Les jambes avalent vivement le chemin, traçant un sillon d'air derrière elles. La respiration est saccadée, le torse féminin se soulève en de grandes et douloureuses inspirations. L'air filtrant jusqu'à ses poumons se fait affreusement piquant. Le visage se contracte fermement, la douleur et la peur s'installant comme sensations régnantes.
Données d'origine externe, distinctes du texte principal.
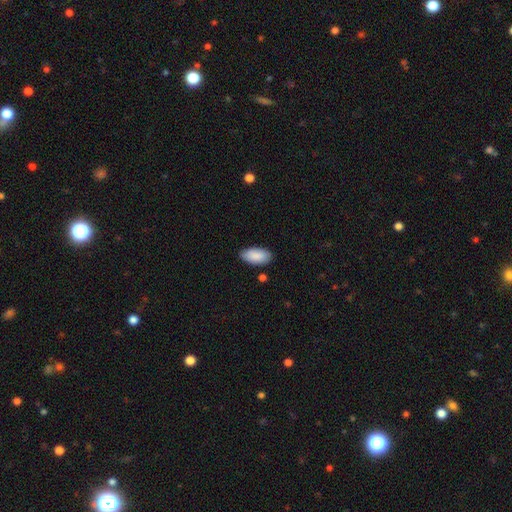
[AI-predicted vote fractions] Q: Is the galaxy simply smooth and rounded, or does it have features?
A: smooth — 90%.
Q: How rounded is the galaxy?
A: in between — 94%.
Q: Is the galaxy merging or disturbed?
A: none — 84%.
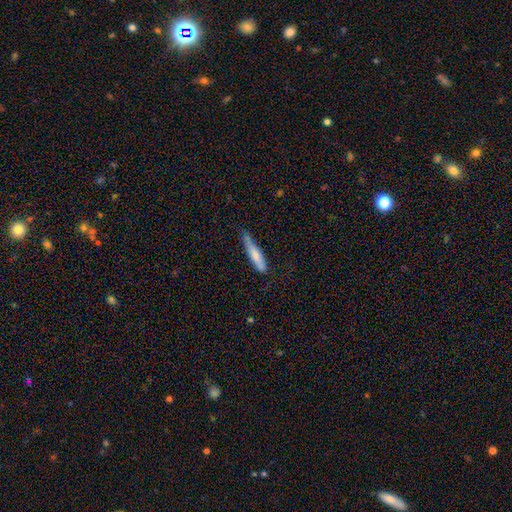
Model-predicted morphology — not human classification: smooth 74%, featured or disk 20%, star or artifact 6%. Down the decision tree: how rounded — cigar-shaped (86%); merging — none (52%).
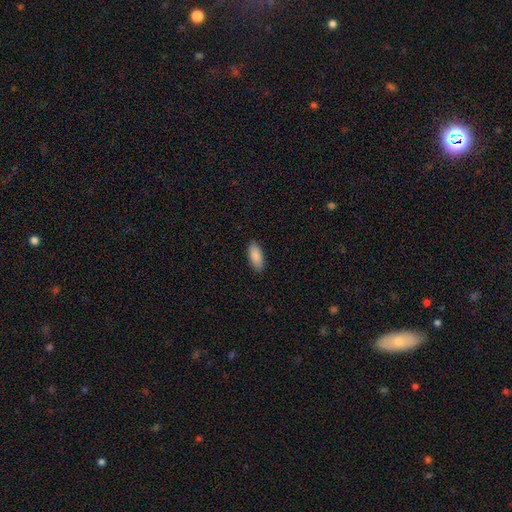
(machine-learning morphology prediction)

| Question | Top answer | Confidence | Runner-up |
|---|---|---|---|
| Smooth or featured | smooth | 90% | star or artifact (6%) |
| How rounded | in between | 85% | cigar-shaped (13%) |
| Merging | none | 89% | minor disturbance (8%) |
En fières conquérantes, elles grimpent sur le trône et prennent le contrôle de la trogne juvénile.
Non loin, deux gros molosses aboient furieusement, parcourant à grandes foulées la distance les séparant de la jeune femme. La bave à la gueule et les yeux brillants de haine, les bêtes foncent et chargent.
Une Corleone championne au cent mètres haies ?
Pour mieux comprendre la situation, revenons un peu en arrière. Dans un monde parfaitement rose et avec des attentions absolument honorables, la rousse se dirige à grand pas vers le verger. Bien décidée à se mettre quelque chose sous la dent. Les mirettes vertes furètent vivement à la recherche du fruit défendu. L'alimentation de la Belette Corleone étant essentiellement composée de fruits, il faut toujours veiller à ce qu'elle en ait sous la main sous peine de subir son humeur massacrante et foudroyante. Longeant pensivement les arbres, les yeux s'attardent un instant sur un panier rempli de pommes.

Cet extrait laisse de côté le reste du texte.